■ Task data:
—————
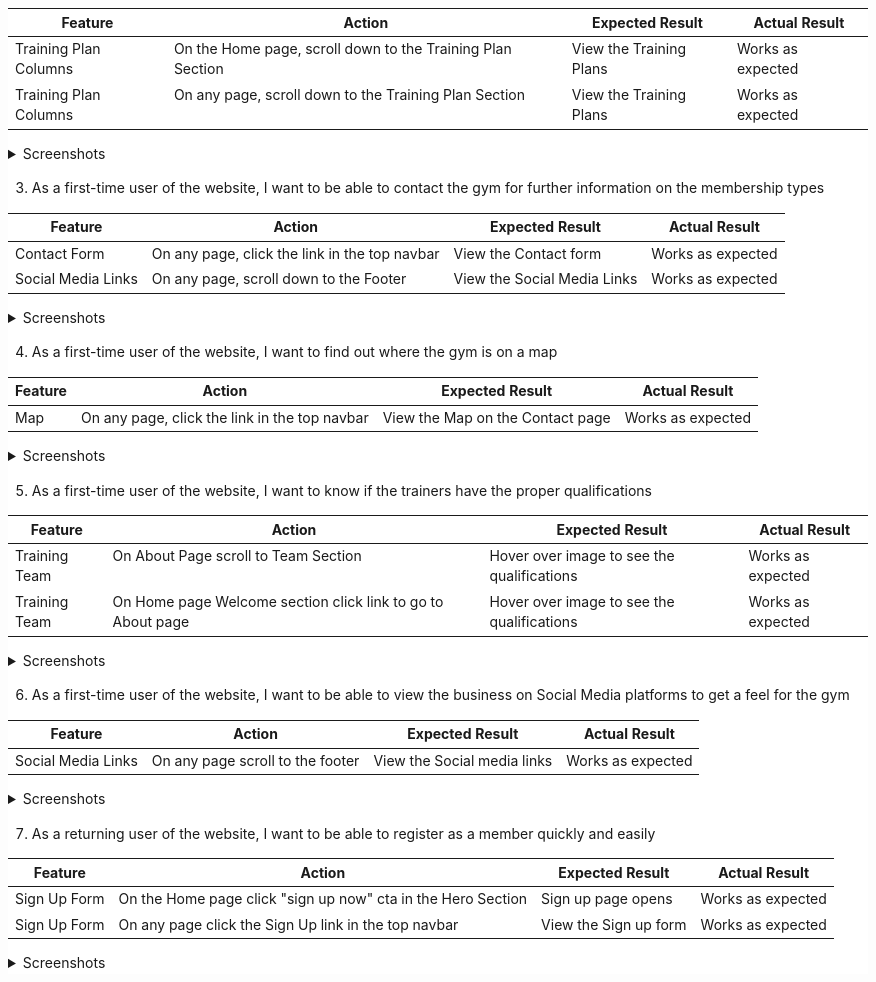 | **Feature** | **Action** | **Expected Result** | **Actual Result** |
|-------------|------------|---------------------|-------------------|
| Training Plan Columns | On the Home page, scroll down to the Training Plan Section | View the Training Plans | Works as expected |
| Training Plan Columns | On any page, scroll down to the Training Plan Section  | View the Training Plans | Works as expected |

<details><summary>Screenshots</summary></details>

3. As a first-time user of the website, I want to be able to contact the gym for further information on the membership types

| **Feature** | **Action** | **Expected Result** | **Actual Result** |
|-------------|------------|---------------------|-------------------|
| Contact Form | On any page, click the link in the top navbar | View the Contact form | Works as expected |
| Social Media Links | On any page, scroll down to the Footer  | View the Social Media Links | Works as expected |

<details><summary>Screenshots</summary></details>

4. As a first-time user of the website, I want to find out where the gym is on a map

| **Feature** | **Action** | **Expected Result** | **Actual Result** |
|-------------|------------|---------------------|-------------------|
| Map | On any page, click the link in the top navbar | View the Map on the Contact page | Works as expected |

<details><summary>Screenshots</summary></details>

5. As a first-time user of the website, I want to know if the trainers have the proper qualifications

| **Feature** | **Action** | **Expected Result** | **Actual Result** |
|-------------|------------|---------------------|-------------------|
| Training Team | On About Page scroll to Team Section | Hover over image to see the qualifications | Works as expected |
| Training Team | On Home page Welcome section click link to go to About page  | Hover over image to see the qualifications | Works as expected |

<details><summary>Screenshots</summary></details>

6. As a first-time user of the website, I want to be able to view the business on Social Media platforms to get a feel for the gym

| **Feature** | **Action** | **Expected Result** | **Actual Result** |
|-------------|------------|---------------------|-------------------|
| Social Media Links | On any page scroll to the footer | View the Social media links | Works as expected |

<details><summary>Screenshots</summary></details>

7. As a returning user of the website, I want to be able to register as a member quickly and easily

| **Feature** | **Action** | **Expected Result** | **Actual Result** |
|-------------|------------|---------------------|-------------------|
| Sign Up Form | On the Home page click "sign up now" cta in the Hero Section | Sign up page opens | Works as expected |
| Sign Up Form | On any page click the Sign Up link in the top navbar  | View the Sign up form | Works as expected |

<details><summary>Screenshots</summary></details>
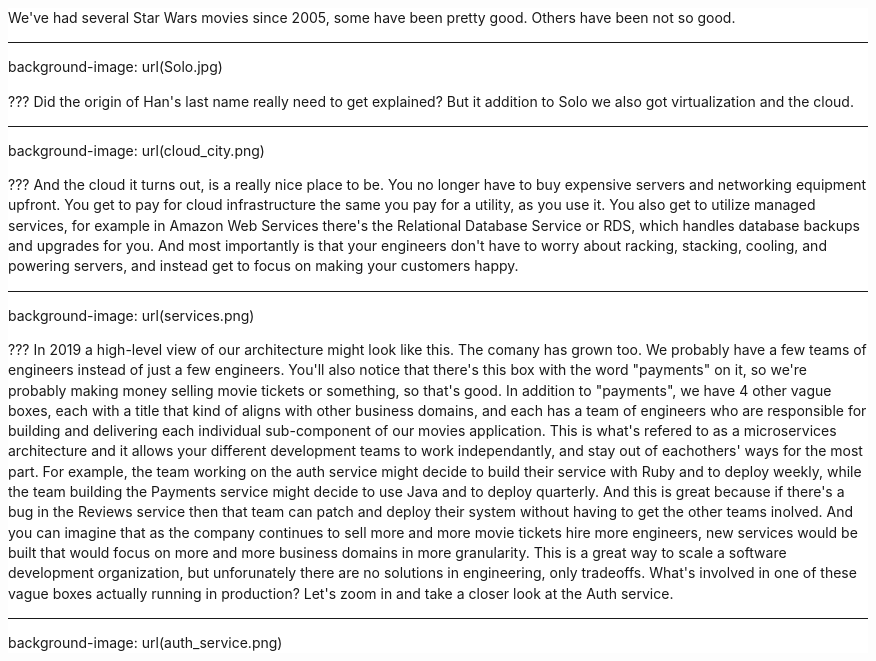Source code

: We've had several Star Wars movies since 2005, some have been pretty good. Others have been not so good.

---

background-image: url(Solo.jpg)

???
Did the origin of Han's last name really need to get explained?
But it addition to Solo we also got virtualization and the cloud.

---

background-image: url(cloud_city.png)

???
And the cloud it turns out, is a really nice place to be.
You no longer have to buy expensive servers and networking equipment upfront. You get to pay for cloud infrastructure the same you pay for a utility, as you use it.
You also get to utilize managed services, for example in Amazon Web Services there's the Relational Database Service or RDS, which handles database backups and upgrades for you.
And most importantly is that your engineers don't have to worry about racking, stacking, cooling, and powering servers, and instead get to focus on making your customers happy.

---

background-image: url(services.png)

???
In 2019 a high-level view of our architecture might look like this. The comany has grown too. We probably have a few teams of engineers instead of just a few engineers.
You'll also notice that there's this box with the word "payments" on it, so we're probably making money selling movie tickets or something, so that's good.
In addition to "payments", we have 4 other vague boxes, each with a title that kind of aligns with other business domains,
and each has a team of engineers who are responsible for building and delivering each individual sub-component of our movies application.
This is what's refered to as a microservices architecture and it allows your different development teams to work independantly, and stay out of eachothers' ways for the most part.
For example, the team working on the auth service might decide to build their service with Ruby and to deploy weekly,
while the team building the Payments service might decide to use Java and to deploy quarterly.
And this is great because if there's a bug in the Reviews service then that team can patch and deploy their system without having to get the other teams inolved.
And you can imagine that as the company continues to sell more and more movie tickets hire more engineers,
new services would be built that would focus on more and more business domains in more granularity.
This is a great way to scale a software development organization, but unforunately there are no solutions in engineering, only tradeoffs.
What's involved in one of these vague boxes actually running in production? Let's zoom in and take a closer look at the Auth service.

---

background-image: url(auth_service.png)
—————
■ What you have to do: Format every line of the items above as a JSON list of strings, one string per line, with blank lines skipped and the pictures left out.

■ Final answer:
[
  " | **Feature** | **Action** | **Expected Result** | **Actual Result** |",
  "|-------------|------------|---------------------|-------------------|",
  "| Training Plan Columns | On the Home page, scroll down to the Training Plan Section | View the Training Plans | Works as expected |",
  "| Training Plan Columns | On any page, scroll down to the Training Plan Section  | View the Training Plans | Works as expected |",
  "<details><summary>Screenshots</summary></details>",
  "3. As a first-time user of the website, I want to be able to contact the gym for further information on the membership types",
  "| **Feature** | **Action** | **Expected Result** | **Actual Result** |",
  "|-------------|------------|---------------------|-------------------|",
  "| Contact Form | On any page, click the link in the top navbar | View the Contact form | Works as expected |",
  "| Social Media Links | On any page, scroll down to the Footer  | View the Social Media Links | Works as expected |",
  "<details><summary>Screenshots</summary></details>",
  "4. As a first-time user of the website, I want to find out where the gym is on a map",
  "| **Feature** | **Action** | **Expected Result** | **Actual Result** |",
  "|-------------|------------|---------------------|-------------------|",
  "| Map | On any page, click the link in the top navbar | View the Map on the Contact page | Works as expected |",
  "<details><summary>Screenshots</summary></details>",
  "5. As a first-time user of the website, I want to know if the trainers have the proper qualifications",
  "| **Feature** | **Action** | **Expected Result** | **Actual Result** |",
  "|-------------|------------|---------------------|-------------------|",
  "| Training Team | On About Page scroll to Team Section | Hover over image to see the qualifications | Works as expected |",
  "| Training Team | On Home page Welcome section click link to go to About page  | Hover over image to see the qualifications | Works as expected |",
  "<details><summary>Screenshots</summary></details>",
  "6. As a first-time user of the website, I want to be able to view the business on Social Media platforms to get a feel for the gym",
  "| **Feature** | **Action** | **Expected Result** | **Actual Result** |",
  "|-------------|------------|---------------------|-------------------|",
  "| Social Media Links | On any page scroll to the footer | View the Social media links | Works as expected |",
  "<details><summary>Screenshots</summary></details>",
  "7. As a returning user of the website, I want to be able to register as a member quickly and easily",
  "| **Feature** | **Action** | **Expected Result** | **Actual Result** |",
  "|-------------|------------|---------------------|-------------------|",
  "| Sign Up Form | On the Home page click \"sign up now\" cta in the Hero Section | Sign up page opens | Works as expected |",
  "| Sign Up Form | On any page click the Sign Up link in the top navbar  | View the Sign up form | Works as expected |",
  "<details><summary>Screenshots</summary></details>",
  "Source code",
  ": We've had several Star Wars movies since 2005, some have been pretty good. Others have been not so good.",
  "---",
  "background-image: url(Solo.jpg)",
  "???",
  "Did the origin of Han's last name really need to get explained?",
  "But it addition to Solo we also got virtualization and the cloud.",
  "---",
  "background-image: url(cloud_city.png)",
  "???",
  "And the cloud it turns out, is a really nice place to be.",
  "You no longer have to buy expensive servers and networking equipment upfront. You get to pay for cloud infrastructure the same you pay for a utility, as you use it.",
  "You also get to utilize managed services, for example in Amazon Web Services there's the Relational Database Service or RDS, which handles database backups and upgrades for you.",
  "And most importantly is that your engineers don't have to worry about racking, stacking, cooling, and powering servers, and instead get to focus on making your customers happy.",
  "---",
  "background-image: url(services.png)",
  "???",
  "In 2019 a high-level view of our architecture might look like this. The comany has grown too. We probably have a few teams of engineers instead of just a few engineers.",
  "You'll also notice that there's this box with the word \"payments\" on it, so we're probably making money selling movie tickets or something, so that's good.",
  "In addition to \"payments\", we have 4 other vague boxes, each with a title that kind of aligns with other business domains,",
  "and each has a team of engineers who are responsible for building and delivering each individual sub-component of our movies application.",
  "This is what's refered to as a microservices architecture and it allows your different development teams to work independantly, and stay out of eachothers' ways for the most part.",
  "For example, the team working on the auth service might decide to build their service with Ruby and to deploy weekly,",
  "while the team building the Payments service might decide to use Java and to deploy quarterly.",
  "And this is great because if there's a bug in the Reviews service then that team can patch and deploy their system without having to get the other teams inolved.",
  "And you can imagine that as the company continues to sell more and more movie tickets hire more engineers,",
  "new services would be built that would focus on more and more business domains in more granularity.",
  "This is a great way to scale a software development organization, but unforunately there are no solutions in engineering, only tradeoffs.",
  "What's involved in one of these vague boxes actually running in production? Let's zoom in and take a closer look at the Auth service.",
  "---",
  "background-image: url(auth_service.png)"
]